#### [Information supplied]

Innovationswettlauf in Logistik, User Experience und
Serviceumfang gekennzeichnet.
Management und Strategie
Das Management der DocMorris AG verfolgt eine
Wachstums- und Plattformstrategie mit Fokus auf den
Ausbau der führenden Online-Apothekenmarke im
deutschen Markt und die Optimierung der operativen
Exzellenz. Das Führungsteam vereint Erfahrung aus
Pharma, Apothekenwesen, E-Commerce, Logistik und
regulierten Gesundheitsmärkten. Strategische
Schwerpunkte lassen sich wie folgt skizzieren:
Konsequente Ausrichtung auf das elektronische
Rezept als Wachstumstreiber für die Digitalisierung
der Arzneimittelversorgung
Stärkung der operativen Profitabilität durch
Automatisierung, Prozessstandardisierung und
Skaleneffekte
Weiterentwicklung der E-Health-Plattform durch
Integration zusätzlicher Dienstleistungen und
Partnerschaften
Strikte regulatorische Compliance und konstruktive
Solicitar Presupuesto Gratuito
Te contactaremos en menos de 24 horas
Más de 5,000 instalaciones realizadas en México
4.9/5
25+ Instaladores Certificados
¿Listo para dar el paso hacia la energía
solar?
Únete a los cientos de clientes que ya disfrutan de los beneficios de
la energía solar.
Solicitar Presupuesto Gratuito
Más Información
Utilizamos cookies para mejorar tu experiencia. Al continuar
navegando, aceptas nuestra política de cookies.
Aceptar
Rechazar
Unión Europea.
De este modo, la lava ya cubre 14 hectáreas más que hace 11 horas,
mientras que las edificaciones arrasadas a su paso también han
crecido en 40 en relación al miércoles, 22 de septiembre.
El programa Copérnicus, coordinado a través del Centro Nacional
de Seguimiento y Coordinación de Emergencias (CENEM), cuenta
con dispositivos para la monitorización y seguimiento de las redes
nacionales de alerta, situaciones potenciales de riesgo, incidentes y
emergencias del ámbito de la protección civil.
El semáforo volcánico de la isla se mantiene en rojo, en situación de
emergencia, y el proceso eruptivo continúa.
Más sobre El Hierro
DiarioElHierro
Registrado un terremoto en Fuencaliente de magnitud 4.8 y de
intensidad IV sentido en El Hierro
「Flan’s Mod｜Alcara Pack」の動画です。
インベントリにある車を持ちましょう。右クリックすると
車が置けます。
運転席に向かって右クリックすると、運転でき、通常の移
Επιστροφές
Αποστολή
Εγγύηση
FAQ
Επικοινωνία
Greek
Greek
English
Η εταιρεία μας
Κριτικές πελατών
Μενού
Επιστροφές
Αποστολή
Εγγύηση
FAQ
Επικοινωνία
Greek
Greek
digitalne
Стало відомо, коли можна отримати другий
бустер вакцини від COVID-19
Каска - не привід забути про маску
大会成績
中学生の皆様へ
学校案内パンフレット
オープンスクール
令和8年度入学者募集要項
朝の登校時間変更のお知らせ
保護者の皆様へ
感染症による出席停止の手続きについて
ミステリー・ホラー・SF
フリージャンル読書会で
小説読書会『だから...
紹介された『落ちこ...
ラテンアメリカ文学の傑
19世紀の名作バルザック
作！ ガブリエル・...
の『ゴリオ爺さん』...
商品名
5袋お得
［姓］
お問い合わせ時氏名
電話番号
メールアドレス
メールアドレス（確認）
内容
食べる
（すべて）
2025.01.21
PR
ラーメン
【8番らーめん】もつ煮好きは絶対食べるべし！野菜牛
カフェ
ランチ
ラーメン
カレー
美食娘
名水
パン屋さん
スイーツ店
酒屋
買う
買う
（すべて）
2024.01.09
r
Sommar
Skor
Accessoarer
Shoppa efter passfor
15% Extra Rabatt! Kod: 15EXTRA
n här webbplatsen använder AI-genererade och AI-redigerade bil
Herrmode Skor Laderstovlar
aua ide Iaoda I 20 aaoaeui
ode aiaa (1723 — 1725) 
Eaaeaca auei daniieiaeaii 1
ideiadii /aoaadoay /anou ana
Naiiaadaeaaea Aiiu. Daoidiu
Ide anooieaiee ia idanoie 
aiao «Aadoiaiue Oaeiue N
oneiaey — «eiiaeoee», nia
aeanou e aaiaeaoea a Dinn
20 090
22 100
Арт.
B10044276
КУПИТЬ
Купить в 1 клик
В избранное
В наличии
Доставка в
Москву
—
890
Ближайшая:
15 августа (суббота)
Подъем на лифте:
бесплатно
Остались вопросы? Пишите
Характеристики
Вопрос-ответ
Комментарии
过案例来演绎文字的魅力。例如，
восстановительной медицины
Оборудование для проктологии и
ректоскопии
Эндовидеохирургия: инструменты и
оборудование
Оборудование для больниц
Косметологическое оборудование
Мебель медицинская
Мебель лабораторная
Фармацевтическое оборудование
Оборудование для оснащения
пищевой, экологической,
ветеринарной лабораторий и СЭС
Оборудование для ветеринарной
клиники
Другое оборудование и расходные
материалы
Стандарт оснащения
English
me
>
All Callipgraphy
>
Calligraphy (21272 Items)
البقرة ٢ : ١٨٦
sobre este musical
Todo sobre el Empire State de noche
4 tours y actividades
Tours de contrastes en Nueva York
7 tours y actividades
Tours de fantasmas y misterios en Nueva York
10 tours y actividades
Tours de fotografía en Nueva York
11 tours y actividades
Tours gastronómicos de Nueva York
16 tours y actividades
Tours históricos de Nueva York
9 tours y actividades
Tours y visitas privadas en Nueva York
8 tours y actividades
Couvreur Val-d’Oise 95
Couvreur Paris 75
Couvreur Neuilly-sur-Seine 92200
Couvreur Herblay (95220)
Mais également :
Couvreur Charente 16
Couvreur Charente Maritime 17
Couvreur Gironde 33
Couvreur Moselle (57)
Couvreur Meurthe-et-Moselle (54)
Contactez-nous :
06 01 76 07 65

#### [What to produce]
The complete material should be output once more, word for word.

#### [Finished exercise]
Innovationswettlauf in Logistik, User Experience und
Serviceumfang gekennzeichnet.
Management und Strategie
Das Management der DocMorris AG verfolgt eine
Wachstums- und Plattformstrategie mit Fokus auf den
Ausbau der führenden Online-Apothekenmarke im
deutschen Markt und die Optimierung der operativen
Exzellenz. Das Führungsteam vereint Erfahrung aus
Pharma, Apothekenwesen, E-Commerce, Logistik und
regulierten Gesundheitsmärkten. Strategische
Schwerpunkte lassen sich wie folgt skizzieren:
Konsequente Ausrichtung auf das elektronische
Rezept als Wachstumstreiber für die Digitalisierung
der Arzneimittelversorgung
Stärkung der operativen Profitabilität durch
Automatisierung, Prozessstandardisierung und
Skaleneffekte
Weiterentwicklung der E-Health-Plattform durch
Integration zusätzlicher Dienstleistungen und
Partnerschaften
Strikte regulatorische Compliance und konstruktive
Solicitar Presupuesto Gratuito
Te contactaremos en menos de 24 horas
Más de 5,000 instalaciones realizadas en México
4.9/5
25+ Instaladores Certificados
¿Listo para dar el paso hacia la energía
solar?
Únete a los cientos de clientes que ya disfrutan de los beneficios de
la energía solar.
Solicitar Presupuesto Gratuito
Más Información
Utilizamos cookies para mejorar tu experiencia. Al continuar
navegando, aceptas nuestra política de cookies.
Aceptar
Rechazar
Unión Europea.
De este modo, la lava ya cubre 14 hectáreas más que hace 11 horas,
mientras que las edificaciones arrasadas a su paso también han
crecido en 40 en relación al miércoles, 22 de septiembre.
El programa Copérnicus, coordinado a través del Centro Nacional
de Seguimiento y Coordinación de Emergencias (CENEM), cuenta
con dispositivos para la monitorización y seguimiento de las redes
nacionales de alerta, situaciones potenciales de riesgo, incidentes y
emergencias del ámbito de la protección civil.
El semáforo volcánico de la isla se mantiene en rojo, en situación de
emergencia, y el proceso eruptivo continúa.
Más sobre El Hierro
DiarioElHierro
Registrado un terremoto en Fuencaliente de magnitud 4.8 y de
intensidad IV sentido en El Hierro
「Flan’s Mod｜Alcara Pack」の動画です。
インベントリにある車を持ちましょう。右クリックすると
車が置けます。
運転席に向かって右クリックすると、運転でき、通常の移
Επιστροφές
Αποστολή
Εγγύηση
FAQ
Επικοινωνία
Greek
Greek
English
Η εταιρεία μας
Κριτικές πελατών
Μενού
Επιστροφές
Αποστολή
Εγγύηση
FAQ
Επικοινωνία
Greek
Greek
digitalne
Стало відомо, коли можна отримати другий
бустер вакцини від COVID-19
Каска - не привід забути про маску
大会成績
中学生の皆様へ
学校案内パンフレット
オープンスクール
令和8年度入学者募集要項
朝の登校時間変更のお知らせ
保護者の皆様へ
感染症による出席停止の手続きについて
ミステリー・ホラー・SF
フリージャンル読書会で
小説読書会『だから...
紹介された『落ちこ...
ラテンアメリカ文学の傑
19世紀の名作バルザック
作！ ガブリエル・...
の『ゴリオ爺さん』...
商品名
5袋お得
［姓］
お問い合わせ時氏名
電話番号
メールアドレス
メールアドレス（確認）
内容
食べる
（すべて）
2025.01.21
PR
ラーメン
【8番らーめん】もつ煮好きは絶対食べるべし！野菜牛
カフェ
ランチ
ラーメン
カレー
美食娘
名水
パン屋さん
スイーツ店
酒屋
買う
買う
（すべて）
2024.01.09
r
Sommar
Skor
Accessoarer
Shoppa efter passfor
15% Extra Rabatt! Kod: 15EXTRA
n här webbplatsen använder AI-genererade och AI-redigerade bil
Herrmode Skor Laderstovlar
aua ide Iaoda I 20 aaoaeui
ode aiaa (1723 — 1725) 
Eaaeaca auei daniieiaeaii 1
ideiadii /aoaadoay /anou ana
Naiiaadaeaaea Aiiu. Daoidiu
Ide anooieaiee ia idanoie 
aiao «Aadoiaiue Oaeiue N
oneiaey — «eiiaeoee», nia
aeanou e aaiaeaoea a Dinn
20 090
22 100
Арт.
B10044276
КУПИТЬ
Купить в 1 клик
В избранное
В наличии
Доставка в
Москву
—
890
Ближайшая:
15 августа (суббота)
Подъем на лифте:
бесплатно
Остались вопросы? Пишите
Характеристики
Вопрос-ответ
Комментарии
过案例来演绎文字的魅力。例如，
восстановительной медицины
Оборудование для проктологии и
ректоскопии
Эндовидеохирургия: инструменты и
оборудование
Оборудование для больниц
Косметологическое оборудование
Мебель медицинская
Мебель лабораторная
Фармацевтическое оборудование
Оборудование для оснащения
пищевой, экологической,
ветеринарной лабораторий и СЭС
Оборудование для ветеринарной
клиники
Другое оборудование и расходные
материалы
Стандарт оснащения
English
me
>
All Callipgraphy
>
Calligraphy (21272 Items)
البقرة ٢ : ١٨٦
sobre este musical
Todo sobre el Empire State de noche
4 tours y actividades
Tours de contrastes en Nueva York
7 tours y actividades
Tours de fantasmas y misterios en Nueva York
10 tours y actividades
Tours de fotografía en Nueva York
11 tours y actividades
Tours gastronómicos de Nueva York
16 tours y actividades
Tours históricos de Nueva York
9 tours y actividades
Tours y visitas privadas en Nueva York
8 tours y actividades
Couvreur Val-d’Oise 95
Couvreur Paris 75
Couvreur Neuilly-sur-Seine 92200
Couvreur Herblay (95220)
Mais également :
Couvreur Charente 16
Couvreur Charente Maritime 17
Couvreur Gironde 33
Couvreur Moselle (57)
Couvreur Meurthe-et-Moselle (54)
Contactez-nous :
06 01 76 07 65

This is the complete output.